Bottom Line: Real Money Back, With Specific Requirements
The no tax on tips deduction is one of the most direct tax benefits in recent memory for service industry workers. If you work in a qualifying occupation and received voluntary tips in 2025, up to $25,000 of that income can be deducted from your federal taxable income. For someone earning $20,000 in tips at a 22% tax rate, that is a real reduction of up to $4,400 in federal income tax owed.
Here is what to remember:
- The deduction is available for tax years 2025 through 2028, claimed on Schedule 1-A.
- Only voluntary tips count. Mandatory service charges and automatic gratuities do not qualify.
- You must work in an occupation on the IRS list of 68 qualifying tipped occupations.
- Both employees and self-employed workers in qualifying occupations can claim it.
- The deduction phases out above $150,000 MAGI ($300,000 joint) and is capped at $25,000.
- FICA taxes (Social Security and Medicare) still apply to all tip income.
- If you also earned overtime pay, you can claim both deductions independently.
Check your W-2 Box 7 and any applicable 1099 forms, pull up Schedule 1-A, and make sure you are not leaving this deduction on the table when you file.
Frequently Asked Questions
When will no tax on tips start?
The deduction is already in effect. It applies starting with the 2025 tax year, which means you can claim it on your federal return filed in 2026. It is available for tax years 2025, 2026, 2027, and 2028. The deduction is temporary and expires after the 2028 tax year unless Congress extends it.
How does the no tax on tips deduction work?
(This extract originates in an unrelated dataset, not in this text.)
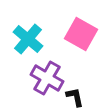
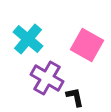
pink square: moved 6 px right, 11 px down
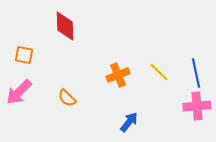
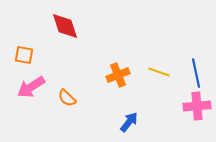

You deduct up to $25,000 in qualified tip income from your federal taxable income using Schedule 1-A, attached to Form 1040. The deduction is above the line, meaning it reduces your adjusted gross income whether you itemize or take the standard deduction. Your federal income tax savings equal the deducted tip amount multiplied by your marginal tax rate. FICA taxes and state income taxes are not affected.
Does no tax on tips include credit card tips?
Yes. Tips added to credit card transactions, debit card payments, and digital payment apps all qualify as long as they are voluntary. The key distinction is voluntariness: tips that customers choose to add qualify. Mandatory service charges or automatic gratuities added to a bill do not qualify, even when those amounts are distributed to employees.
Is the no tax on tips deduction in effect for 2025 taxes?
Yes. The One Big Beautiful Bill Act was signed into law in 2025, and the tips deduction applies to the 2025 tax year. You claim it on Schedule 1-A when filing your Form 1040 in 2026. The IRS has published Schedule 1-A, Notice 2025-69, and detailed instructions to help eligible workers calculate and claim the deduction for this filing season.